:: Source document ::
Exercise 4.6: Building dashboards

Choose to do any (one, two, or all) of the following.

a) In Exercise 3.6, you performed graphical exploratory data analysis with the Darwin finch beak data set. Revisit that data set and build a dashboard for exploring it. You might want to think about adding things like summary statistics with confidence intervals as well.

b) Build a dashboard to explore a data set from either a data repository that is of interest to you, or from your own research.

Solution

THIS SOLUTION IS INCOMPLETE.

[1]:

import numpy as np
import pandas as pd

import bokeh.io
import bokeh.plotting

import iqplot

bokeh.io.output_notebook()

Loading BokehJS ...

a) For my dashboard, I will plot a scatter plot of beak length versus beak depth for each of the two species, allowing selection of which year the user wants highlighted. This is really the only plot I want control of; I would like to view the ECDFs in static plots.

First, we load in the data set.

[2]:

df = pd.read_csv('data/grant_complete.csv')

df.head()

[2]:

	band	beak depth (mm)	beak length (mm)	species	year
0	20123	8.05	9.25	fortis	1973
1	20126	10.45	11.35	fortis	1973
2	20128	9.55	10.15	fortis	1973
3	20129	8.75	9.95	fortis	1973
4	20133	10.15	11.55	fortis	1973

To make sure the data ranges all stay the same I will write a function to get the data range based on all measurements in the data set.

[3]:

def data_range(df, padding=0.05):
    """Range of data for length and depth."""
    bl_range = (df["beak length (mm)"].min(), df["beak length (mm)"].max())
    bd_range = (df["beak depth (mm)"].min(), df["beak depth (mm)"].max())

    bl_diff = bl_range[1] - bl_range[0]
    bd_diff = bd_range[1] - bd_range[0]

    length_range = [
        bl_range[0] - bl_diff * padding,
        bl_range[1] + bl_diff * padding,
    ]
    depth_range = [
        bd_range[0] - bd_diff * padding,
        bd_range[1] + bd_diff * padding,
    ]

    return length_range, depth_range

Next, we will set up a widget for making selections for the year to highlight. We will also allow for a selector that allows choice of how the unselected years are displayed in the scatter plot.

Data items:

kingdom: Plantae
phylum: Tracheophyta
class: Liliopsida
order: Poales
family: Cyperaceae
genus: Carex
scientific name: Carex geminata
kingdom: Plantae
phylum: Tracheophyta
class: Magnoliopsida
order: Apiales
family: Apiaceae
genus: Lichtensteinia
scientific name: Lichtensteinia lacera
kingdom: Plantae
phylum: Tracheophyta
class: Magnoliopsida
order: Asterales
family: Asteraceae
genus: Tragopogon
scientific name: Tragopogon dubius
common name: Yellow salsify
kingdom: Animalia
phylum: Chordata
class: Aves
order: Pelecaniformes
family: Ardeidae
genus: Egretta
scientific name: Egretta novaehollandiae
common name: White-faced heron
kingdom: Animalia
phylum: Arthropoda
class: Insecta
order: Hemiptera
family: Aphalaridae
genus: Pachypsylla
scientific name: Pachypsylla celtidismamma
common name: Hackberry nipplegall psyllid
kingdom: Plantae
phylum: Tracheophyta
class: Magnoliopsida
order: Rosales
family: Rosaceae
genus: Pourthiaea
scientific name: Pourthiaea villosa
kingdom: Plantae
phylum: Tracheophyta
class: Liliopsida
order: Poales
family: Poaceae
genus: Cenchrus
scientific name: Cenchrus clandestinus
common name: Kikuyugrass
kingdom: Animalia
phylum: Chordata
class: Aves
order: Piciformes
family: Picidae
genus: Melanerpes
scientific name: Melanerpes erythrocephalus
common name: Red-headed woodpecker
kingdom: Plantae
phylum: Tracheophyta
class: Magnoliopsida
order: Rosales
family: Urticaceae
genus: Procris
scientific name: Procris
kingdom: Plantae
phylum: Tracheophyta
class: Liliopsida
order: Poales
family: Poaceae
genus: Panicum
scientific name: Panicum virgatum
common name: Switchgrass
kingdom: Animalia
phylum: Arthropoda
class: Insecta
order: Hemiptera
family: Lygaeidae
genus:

:: Given instruction A ::
Repeat the dashboard exercise from "return length_range, depth_range" up to and including "the scatter plot.".
:: Given instruction B ::
Answer these questions from the dashboard exercise:
(i) In which earlier exercise was graphical exploratory data analysis done with the Darwin finch beak data set?
(ii) What default value does the data_range function give to padding?
(iii) Which file is read in to load the data set?
Rely on the dashboard exercise alone.

:: Response A ::
return length_range, depth_range

Next, we will set up a widget for making selections for the year to highlight. We will also allow for a selector that allows choice of how the unselected years are displayed in the scatter plot.

:: Response B ::
(i) Exercise 3.6
(ii) 0.05
(iii) data/grant_complete.csv